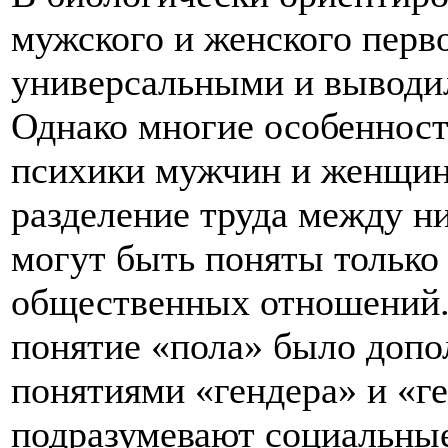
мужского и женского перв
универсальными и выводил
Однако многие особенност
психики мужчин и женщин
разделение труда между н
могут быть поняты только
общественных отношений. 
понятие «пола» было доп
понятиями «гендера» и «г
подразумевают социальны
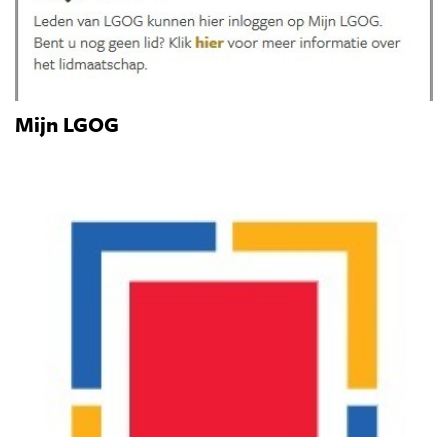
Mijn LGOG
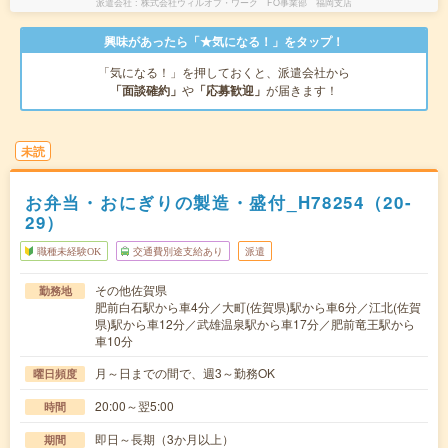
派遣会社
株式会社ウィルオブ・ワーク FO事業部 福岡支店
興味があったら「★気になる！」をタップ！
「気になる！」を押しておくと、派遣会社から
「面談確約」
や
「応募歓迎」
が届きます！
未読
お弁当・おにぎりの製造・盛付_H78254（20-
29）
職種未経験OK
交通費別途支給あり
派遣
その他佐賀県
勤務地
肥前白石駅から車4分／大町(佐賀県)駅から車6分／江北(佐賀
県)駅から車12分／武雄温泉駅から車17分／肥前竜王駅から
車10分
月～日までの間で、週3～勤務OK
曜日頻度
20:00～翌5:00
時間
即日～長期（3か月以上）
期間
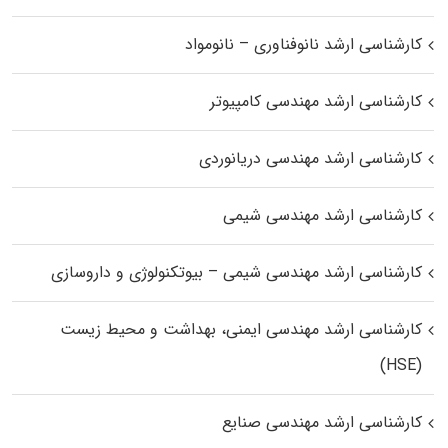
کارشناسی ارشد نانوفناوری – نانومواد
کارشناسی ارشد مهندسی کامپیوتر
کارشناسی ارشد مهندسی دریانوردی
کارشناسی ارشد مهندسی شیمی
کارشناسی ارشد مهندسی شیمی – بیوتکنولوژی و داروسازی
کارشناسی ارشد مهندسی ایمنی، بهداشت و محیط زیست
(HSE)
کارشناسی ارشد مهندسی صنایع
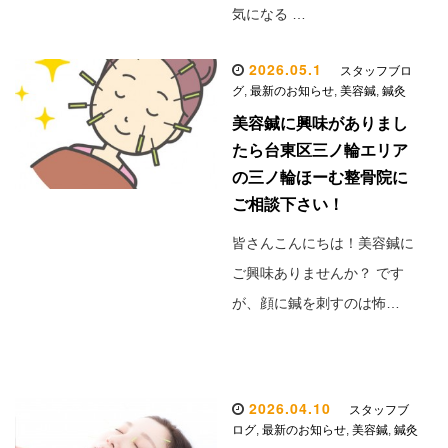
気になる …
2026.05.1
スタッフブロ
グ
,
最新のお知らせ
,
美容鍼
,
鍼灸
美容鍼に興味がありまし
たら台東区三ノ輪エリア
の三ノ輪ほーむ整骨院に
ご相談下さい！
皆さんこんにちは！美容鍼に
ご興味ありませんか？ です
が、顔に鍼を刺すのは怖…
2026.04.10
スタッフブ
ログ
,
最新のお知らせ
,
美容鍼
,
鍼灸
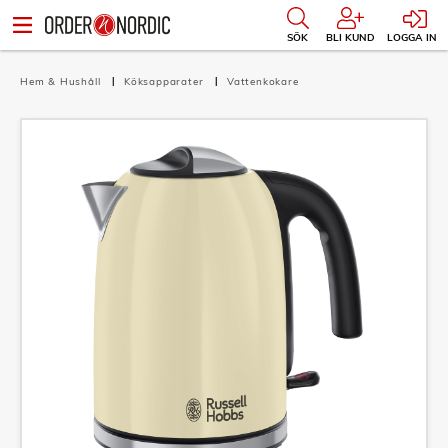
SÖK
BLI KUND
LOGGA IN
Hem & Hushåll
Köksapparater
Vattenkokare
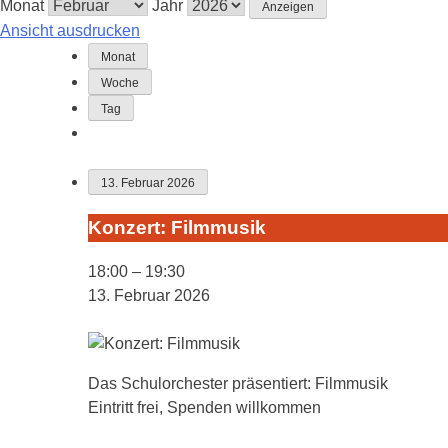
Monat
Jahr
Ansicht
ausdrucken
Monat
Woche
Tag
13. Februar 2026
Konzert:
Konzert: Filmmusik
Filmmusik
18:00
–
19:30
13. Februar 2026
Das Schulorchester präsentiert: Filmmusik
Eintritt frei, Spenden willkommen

■ ■ ■ ■

§ **WHAT THIS TASK INVOLVES**
The copy must match each record exactly, apart from the images, which stay out.

§ **OUTPUT FOR THIS EXERCISE**
мужского и женского перв
универсальными и выводил
Однако многие особенност
психики мужчин и женщин
разделение труда между н
могут быть поняты только
общественных отношений. 
понятие «пола» было доп
понятиями «гендера» и «г
подразумевают социальны
Mijn LGOG
派遣会社
株式会社ウィルオブ・ワーク FO事業部 福岡支店
興味があったら「★気になる！」をタップ！
「気になる！」を押しておくと、派遣会社から
「面談確約」
や
「応募歓迎」
が届きます！
未読
お弁当・おにぎりの製造・盛付_H78254（20-
29）
職種未経験OK
交通費別途支給あり
派遣
その他佐賀県
勤務地
肥前白石駅から車4分／大町(佐賀県)駅から車6分／江北(佐賀
県)駅から車12分／武雄温泉駅から車17分／肥前竜王駅から
車10分
月～日までの間で、週3～勤務OK
曜日頻度
20:00～翌5:00
時間
即日～長期（3か月以上）
期間
کارشناسی ارشد نانوفناوری – نانومواد
کارشناسی ارشد مهندسی کامپیوتر
کارشناسی ارشد مهندسی دریانوردی
کارشناسی ارشد مهندسی شیمی
کارشناسی ارشد مهندسی شیمی – بیوتکنولوژی و داروسازی
کارشناسی ارشد مهندسی ایمنی، بهداشت و محیط زیست
(HSE)
کارشناسی ارشد مهندسی صنایع
気になる …
2026.05.1
スタッフブロ
グ
,
最新のお知らせ
,
美容鍼
,
鍼灸
美容鍼に興味がありまし
たら台東区三ノ輪エリア
の三ノ輪ほーむ整骨院に
ご相談下さい！
皆さんこんにちは！美容鍼に
ご興味ありませんか？ です
が、顔に鍼を刺すのは怖…
2026.04.10
スタッフブ
ログ
,
最新のお知らせ
,
美容鍼
,
鍼灸
SÖK
BLI KUND
LOGGA IN
Hem & Hushåll
Köksapparater
Vattenkokare
Monat
Jahr
Ansicht
ausdrucken
Monat
Woche
Tag
13. Februar 2026
Konzert:
Konzert: Filmmusik
Filmmusik
18:00
–
19:30
13. Februar 2026
Das Schulorchester präsentiert: Filmmusik
Eintritt frei, Spenden willkommen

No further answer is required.